At 10:43 a.m. Wednesday, inmate and convicted murderer Ronald Phillips was pronounced dead, executed via lethal injection by the state of Ohio — the first time the state has carried out a death sentence in more than three years.
Phillips' death at the Southern Ohio Correctional Facility in Lucasville may mark the end of one chapter in the state's battle to find a legally permissible means of execution – and the state may soon begin carrying out many more death sentences.
Ohio paused its executions after a lethal injection in 2014 caused inmate Dennis McGuire to gasp and snort during the 15 minutes before he died.
Following Phillips' death, Ohio now has 138 people sentenced to death, among the nation's highest death row populations.
Ohio has executed 54 people since 1999. And it has a number of executions scheduled through 2020, according to the Death Penalty Information Center.
As NPR's Debbie Elliott reported in April, the number of executions in the United States has declined significantly in recent years, as states have struggled to find drugs that can kill death row inmates in a constitutional manner.
Phillips, 43, was convicted in 1993 of the rape and murder of Sheila Marie Evans, his girlfriend's 3-year-old daughter.

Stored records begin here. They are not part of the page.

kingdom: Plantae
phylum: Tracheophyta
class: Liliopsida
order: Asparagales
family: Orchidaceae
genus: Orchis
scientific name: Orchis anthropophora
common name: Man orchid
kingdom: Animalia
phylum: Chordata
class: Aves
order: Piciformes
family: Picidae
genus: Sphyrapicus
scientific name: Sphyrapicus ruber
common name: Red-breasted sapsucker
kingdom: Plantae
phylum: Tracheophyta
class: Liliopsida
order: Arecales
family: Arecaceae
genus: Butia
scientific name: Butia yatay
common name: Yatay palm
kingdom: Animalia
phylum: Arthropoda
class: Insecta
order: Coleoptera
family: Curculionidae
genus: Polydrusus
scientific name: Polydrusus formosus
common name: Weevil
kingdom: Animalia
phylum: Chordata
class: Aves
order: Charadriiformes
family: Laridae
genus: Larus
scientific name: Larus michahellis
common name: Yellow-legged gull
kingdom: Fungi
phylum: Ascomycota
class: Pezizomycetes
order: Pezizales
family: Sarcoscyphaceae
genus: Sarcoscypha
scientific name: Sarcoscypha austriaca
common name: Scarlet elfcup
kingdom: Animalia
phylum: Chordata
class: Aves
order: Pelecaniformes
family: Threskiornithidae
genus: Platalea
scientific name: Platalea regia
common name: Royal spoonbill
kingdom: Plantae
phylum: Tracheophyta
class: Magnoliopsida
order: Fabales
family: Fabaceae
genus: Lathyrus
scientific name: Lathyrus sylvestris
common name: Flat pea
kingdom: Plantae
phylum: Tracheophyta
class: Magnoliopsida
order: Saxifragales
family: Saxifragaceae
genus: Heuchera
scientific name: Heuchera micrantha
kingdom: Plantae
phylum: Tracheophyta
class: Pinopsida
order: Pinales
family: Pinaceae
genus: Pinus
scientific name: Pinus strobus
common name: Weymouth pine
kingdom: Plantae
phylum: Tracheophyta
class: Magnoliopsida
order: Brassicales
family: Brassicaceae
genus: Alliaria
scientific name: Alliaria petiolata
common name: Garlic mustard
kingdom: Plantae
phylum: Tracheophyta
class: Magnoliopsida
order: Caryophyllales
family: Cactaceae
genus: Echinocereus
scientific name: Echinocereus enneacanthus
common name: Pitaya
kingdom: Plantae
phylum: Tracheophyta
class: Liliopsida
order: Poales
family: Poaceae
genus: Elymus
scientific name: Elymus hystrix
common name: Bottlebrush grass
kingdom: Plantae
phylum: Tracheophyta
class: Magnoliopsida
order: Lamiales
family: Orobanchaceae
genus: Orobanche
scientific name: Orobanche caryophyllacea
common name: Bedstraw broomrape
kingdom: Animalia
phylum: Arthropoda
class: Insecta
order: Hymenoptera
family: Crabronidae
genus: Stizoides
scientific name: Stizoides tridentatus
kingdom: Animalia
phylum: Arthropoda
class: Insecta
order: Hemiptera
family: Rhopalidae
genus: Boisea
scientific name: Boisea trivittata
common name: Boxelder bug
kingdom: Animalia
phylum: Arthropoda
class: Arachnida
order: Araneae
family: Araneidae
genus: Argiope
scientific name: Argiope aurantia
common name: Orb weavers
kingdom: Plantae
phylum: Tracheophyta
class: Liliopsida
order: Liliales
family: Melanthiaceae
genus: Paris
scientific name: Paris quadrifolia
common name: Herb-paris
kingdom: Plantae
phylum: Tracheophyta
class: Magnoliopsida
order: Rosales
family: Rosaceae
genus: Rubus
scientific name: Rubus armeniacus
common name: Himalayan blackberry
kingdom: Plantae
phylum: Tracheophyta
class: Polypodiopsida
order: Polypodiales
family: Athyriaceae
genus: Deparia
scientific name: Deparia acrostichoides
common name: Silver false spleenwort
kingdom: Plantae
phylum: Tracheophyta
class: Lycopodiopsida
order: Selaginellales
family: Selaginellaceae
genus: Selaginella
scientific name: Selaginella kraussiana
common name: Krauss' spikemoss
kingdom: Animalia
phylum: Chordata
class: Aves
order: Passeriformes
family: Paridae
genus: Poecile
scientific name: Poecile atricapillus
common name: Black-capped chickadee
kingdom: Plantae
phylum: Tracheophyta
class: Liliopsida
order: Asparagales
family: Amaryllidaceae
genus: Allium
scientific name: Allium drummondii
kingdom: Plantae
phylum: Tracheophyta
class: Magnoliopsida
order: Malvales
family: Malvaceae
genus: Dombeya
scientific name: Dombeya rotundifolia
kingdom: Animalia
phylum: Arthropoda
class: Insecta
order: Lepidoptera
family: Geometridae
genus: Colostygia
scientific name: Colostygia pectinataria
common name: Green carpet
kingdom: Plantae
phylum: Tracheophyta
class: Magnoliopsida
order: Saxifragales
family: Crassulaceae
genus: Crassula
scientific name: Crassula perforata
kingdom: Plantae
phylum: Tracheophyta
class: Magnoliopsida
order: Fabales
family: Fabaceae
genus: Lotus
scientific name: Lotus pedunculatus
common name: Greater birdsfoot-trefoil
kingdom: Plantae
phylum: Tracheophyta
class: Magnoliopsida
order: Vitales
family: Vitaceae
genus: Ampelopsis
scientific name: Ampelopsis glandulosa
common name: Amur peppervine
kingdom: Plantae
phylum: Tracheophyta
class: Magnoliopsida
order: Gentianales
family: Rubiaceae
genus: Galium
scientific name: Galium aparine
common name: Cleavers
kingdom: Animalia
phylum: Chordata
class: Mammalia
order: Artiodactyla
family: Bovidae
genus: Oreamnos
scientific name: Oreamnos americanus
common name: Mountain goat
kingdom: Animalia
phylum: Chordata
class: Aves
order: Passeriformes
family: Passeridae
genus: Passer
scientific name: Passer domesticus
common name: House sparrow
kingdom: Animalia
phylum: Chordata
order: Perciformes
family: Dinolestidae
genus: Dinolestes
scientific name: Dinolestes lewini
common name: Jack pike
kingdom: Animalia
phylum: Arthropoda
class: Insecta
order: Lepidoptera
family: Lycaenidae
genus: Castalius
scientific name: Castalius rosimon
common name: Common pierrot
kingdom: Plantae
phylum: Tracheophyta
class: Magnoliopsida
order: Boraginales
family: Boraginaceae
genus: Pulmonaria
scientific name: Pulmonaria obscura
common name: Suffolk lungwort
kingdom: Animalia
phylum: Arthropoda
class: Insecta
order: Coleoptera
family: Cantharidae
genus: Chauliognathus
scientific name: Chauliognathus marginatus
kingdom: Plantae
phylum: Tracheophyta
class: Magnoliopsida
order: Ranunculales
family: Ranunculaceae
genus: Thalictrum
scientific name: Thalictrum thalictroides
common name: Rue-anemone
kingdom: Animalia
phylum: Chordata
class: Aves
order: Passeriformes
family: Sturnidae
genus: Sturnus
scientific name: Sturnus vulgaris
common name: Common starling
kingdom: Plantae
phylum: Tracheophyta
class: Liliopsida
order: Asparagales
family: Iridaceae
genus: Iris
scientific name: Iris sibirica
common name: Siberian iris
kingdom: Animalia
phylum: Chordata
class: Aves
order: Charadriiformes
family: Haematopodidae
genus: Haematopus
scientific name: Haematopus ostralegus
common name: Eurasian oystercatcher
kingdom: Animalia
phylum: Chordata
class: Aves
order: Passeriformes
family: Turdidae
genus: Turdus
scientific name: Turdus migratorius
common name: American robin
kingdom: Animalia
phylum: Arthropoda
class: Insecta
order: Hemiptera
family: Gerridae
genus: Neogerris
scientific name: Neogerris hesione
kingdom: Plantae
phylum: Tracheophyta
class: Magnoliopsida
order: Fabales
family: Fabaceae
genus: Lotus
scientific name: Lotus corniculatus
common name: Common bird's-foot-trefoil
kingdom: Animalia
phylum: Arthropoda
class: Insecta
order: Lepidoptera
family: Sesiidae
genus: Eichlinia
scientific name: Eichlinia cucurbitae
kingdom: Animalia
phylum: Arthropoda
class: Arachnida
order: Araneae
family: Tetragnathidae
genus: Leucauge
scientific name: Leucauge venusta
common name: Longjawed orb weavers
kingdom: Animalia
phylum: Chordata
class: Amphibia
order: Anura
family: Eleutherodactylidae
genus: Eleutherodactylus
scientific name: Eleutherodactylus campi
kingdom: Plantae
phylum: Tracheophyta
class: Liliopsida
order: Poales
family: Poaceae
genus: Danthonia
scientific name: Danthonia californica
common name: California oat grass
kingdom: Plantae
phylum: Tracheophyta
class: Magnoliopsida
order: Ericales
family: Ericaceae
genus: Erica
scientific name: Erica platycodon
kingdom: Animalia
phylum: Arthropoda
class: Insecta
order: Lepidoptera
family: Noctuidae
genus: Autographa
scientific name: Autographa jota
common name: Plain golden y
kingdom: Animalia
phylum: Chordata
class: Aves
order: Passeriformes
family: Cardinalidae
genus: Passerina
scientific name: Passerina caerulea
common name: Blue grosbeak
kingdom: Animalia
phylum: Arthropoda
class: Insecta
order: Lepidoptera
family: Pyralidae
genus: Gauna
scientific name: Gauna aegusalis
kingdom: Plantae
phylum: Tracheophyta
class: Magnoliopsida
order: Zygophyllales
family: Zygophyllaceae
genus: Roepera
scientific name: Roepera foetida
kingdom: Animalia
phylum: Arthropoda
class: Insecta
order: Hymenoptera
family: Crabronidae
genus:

He was 19 at the time, and his lawyers had argued that his young age should have been taken into consideration.
Phillips had appealed to the Supreme Court for a stay, saying that he "bears no resemblance to that teenager" sentenced to death long ago, and asking for more time to pursue legal arguments in his case, the Associated Press reports.
But on Tuesday, the Supreme Court denied his request, and the state went forward with his execution. Phillips was killed using the three drugs that comprise Ohio's new method, including "a sedative, midazolam, used in some troubled executions in Ohio, Arkansas and Arizona. The other drugs are rocuronium bromide, which paralyzes inmates, and potassium chloride, which stop their hearts," the AP reports.
"Ron Phillips committed an unspeakable crime when he was 19 years old, and was himself the product of a home filled with abuse and neglect," Timothy F. Sweeney and Lisa M. Lagos, his attorneys, said in a joint statement to The Washington Post. "But the grown man who woke up this morning at age 43, ready to face his punishment, did not in any way resemble that troubled and broken teen. He had grown to be a good man, who was thoughtful, caring, compassionate, remorseful, and reflective. He tried every day to atone for his shameful role in Sheila's death."
Phillips read a last statement to the victim's family, which the Ohio Department of Rehabilitation and Correction provided to NPR.
"To the Evans family, I'm sorry you had to live so long with my evil actions," he said. "All those years I prayed you'd forgive me and find it in your heart to forgive and have mercy on me."
"God may forgive him, but I don't think I can," the deceased girl's aunt, Donna Hudson, told The Columbus Dispatch after witnessing Phillips' execution. Hudson said she came "to make sure that baby girl got justice."